【代打の神様対談〈中〉】友野一希と桧山氏メンタルを説く「漫画の主人公ぐらいの」

フィギュアスケート男子の友野一希(24=上野芝スケートクラブ)がプロ野球・元阪神タイガースの桧山進次郎氏(53=日刊スポーツ評論家)と語り合う「代打の神様」対談。

初対面ながら互いの競技との共通点や違いを口にし、冒頭から盛り上がりを見せました。

3回にわたってお届けする特集の第2回は、本番で力を発揮するための練習の考え方、プロとアマチュアの違いにも話が及びました。(敬称略)

フィギュア

桧山氏(左)に自身のスケート靴の説明をする友野

桧山氏(左)に自身のスケート靴の説明をする友野

友野「ケガするかしないか、ギリギリを攻めないと」

友野 僕、野球選手の練習動画とか、他のスポーツ選手の考え方も見るんですけど、信じるものを突き詰めた人が、やっぱり上にいくイメージがあります。もちろん、大前提で基礎は必要ですが。自分が「いい」って思ったものを、いかに突き詰められるかが大事だと思う。不思議なんですけど「うまくなろう」と思うと、いろいろな失敗、ダメなことを経験して、どんどん正解にたどり着いていくんですね。(出身の)同志社大学でも心理学の授業を受けている時に、教科書を見ていると「自分もその通りだなぁ」というのがある。トップ選手は個性が光りますよね。(周囲を)参考にはしますけど、あんまり正解を求めすぎないというか、やってみて、最後は自分がやりたいと思ったことを、どれだけ突き詰められるかが、自信になるかなと思います。
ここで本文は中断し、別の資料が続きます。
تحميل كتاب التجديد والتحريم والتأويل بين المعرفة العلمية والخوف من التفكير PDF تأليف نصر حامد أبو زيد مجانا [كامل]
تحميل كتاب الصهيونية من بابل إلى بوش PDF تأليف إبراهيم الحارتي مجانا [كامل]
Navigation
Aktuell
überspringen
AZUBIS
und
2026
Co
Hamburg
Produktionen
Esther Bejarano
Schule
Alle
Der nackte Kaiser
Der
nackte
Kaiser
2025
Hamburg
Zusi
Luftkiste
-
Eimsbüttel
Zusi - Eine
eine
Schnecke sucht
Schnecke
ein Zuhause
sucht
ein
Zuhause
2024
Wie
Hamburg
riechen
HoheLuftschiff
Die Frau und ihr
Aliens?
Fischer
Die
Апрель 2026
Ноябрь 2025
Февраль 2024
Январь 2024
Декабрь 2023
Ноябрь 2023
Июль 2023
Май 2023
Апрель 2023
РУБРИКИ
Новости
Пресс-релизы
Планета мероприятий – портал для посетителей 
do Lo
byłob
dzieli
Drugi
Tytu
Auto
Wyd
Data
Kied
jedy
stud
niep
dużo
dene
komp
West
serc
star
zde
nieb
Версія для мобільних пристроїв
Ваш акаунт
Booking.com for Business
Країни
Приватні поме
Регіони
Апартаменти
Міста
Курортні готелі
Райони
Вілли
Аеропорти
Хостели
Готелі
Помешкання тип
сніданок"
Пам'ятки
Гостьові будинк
桧山 やはり何かを突き詰めようと思うと体力がないとね。体力があるから技術練習ができる。ああでもない、こうでもないと考えながら、それが出来上がるとメンタルが強くなる。どれだけ突き詰められるかというのが大事でしょうね。

友野 プロ野球は1年のほとんどがシーズンじゃないですか。試合ばっかりなので、どういう風に調子を上げていくのかが気になります。

桧山 シーズンは長いのでやはり体力勝負になります。春先と夏場では調子のアップダウンが違ってくるし、自分で練習不足と思ったらあえて練習量を多めにするし、調子の悪さが疲れからきている時は逆に休まないといけない。それはまた、若手とベテランでは違ってきます。若い時は練習量もたくさんしないといけないけど、やっぱりベテランになってくると、やればやるほど疲れが蓄積します。自分の体をいかに知るかという点も大事ですよね。
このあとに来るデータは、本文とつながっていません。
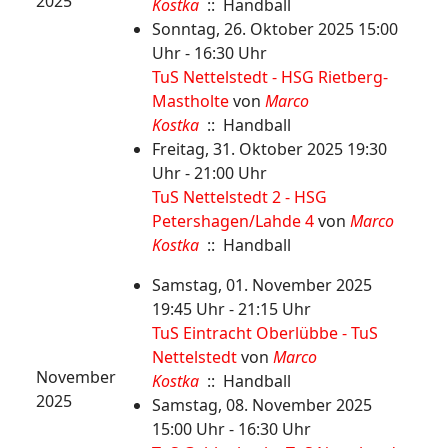
2025
Kostka
:: Handball
Sonntag, 26. Oktober 2025 15:00
Uhr - 16:30 Uhr
TuS Nettelstedt - HSG Rietberg-
Mastholte
von
Marco
Kostka
:: Handball
Freitag, 31. Oktober 2025 19:30
Uhr - 21:00 Uhr
TuS Nettelstedt 2 - HSG
Petershagen/Lahde 4
von
Marco
Kostka
:: Handball
Samstag, 01. November 2025
19:45 Uhr - 21:15 Uhr
TuS Eintracht Oberlübbe - TuS
Nettelstedt
von
Marco
November
Kostka
:: Handball
2025
Samstag, 08. November 2025
15:00 Uhr - 16:30 Uhr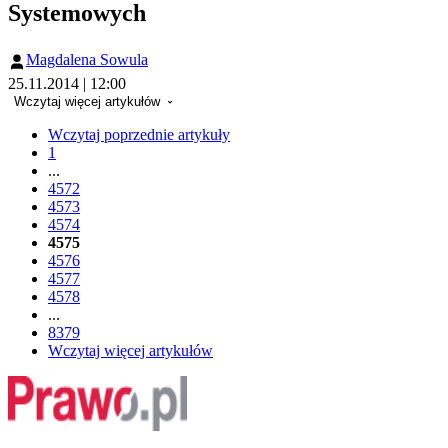
Systemowych
Magdalena Sowula
25.11.2014 | 12:00
Wczytaj więcej artykułów
Wczytaj poprzednie artykuły
1
...
4572
4573
4574
4575
4576
4577
4578
...
8379
Wczytaj więcej artykułów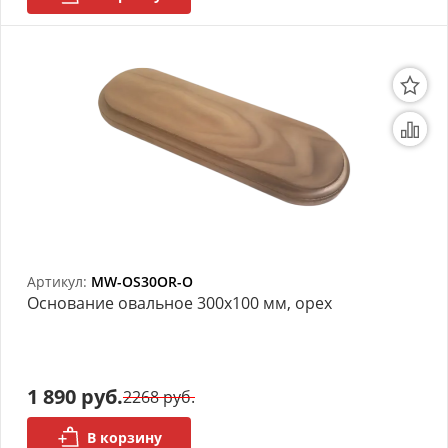
Артикул:
MW-OS30OR-O
Основание овальное 300х100 мм, орех
1 890 руб.
2268 руб.
В корзину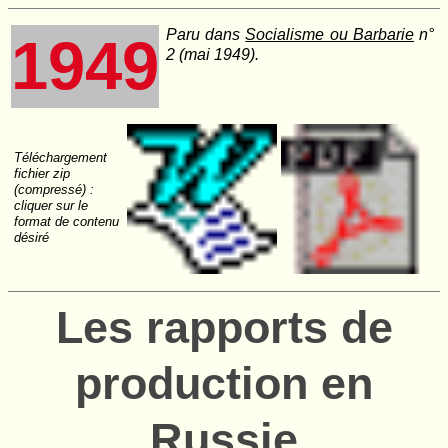
Paru dans
Socialisme ou Barbarie
n°
1949
2 (mai 1949).
Téléchargement
fichier zip
(compressé) :
cliquer sur le
format de contenu
désiré
Les rapports de
production en
Russie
友野 自分の体を知っている人はうまくなるし、ケアも人それぞれ。自分のどういうところが弱いかも知っている人が、強くなっていく気がしています。

桧山 自分を知るには、自分を全力で追い込んでいって、突き詰めるところまでいかないといけない。「ここは休んだらいいだろうか?」「ここはもう少し動いたらいいだろうか?」というのは、最後のへこたれるまで、極端にいうと限界までやった選手が分かることだと思います。それをやってもいないのに「今は休む時や」と錯覚に陥ってしまう人には、「ほんまかいな。そこまでやってへんのに何を言うてんねん」ってなるからね(笑い)。僕自身は経験上、抜くことを覚えて良くなることができるのは、全力で突き詰めた人だと思っているんです。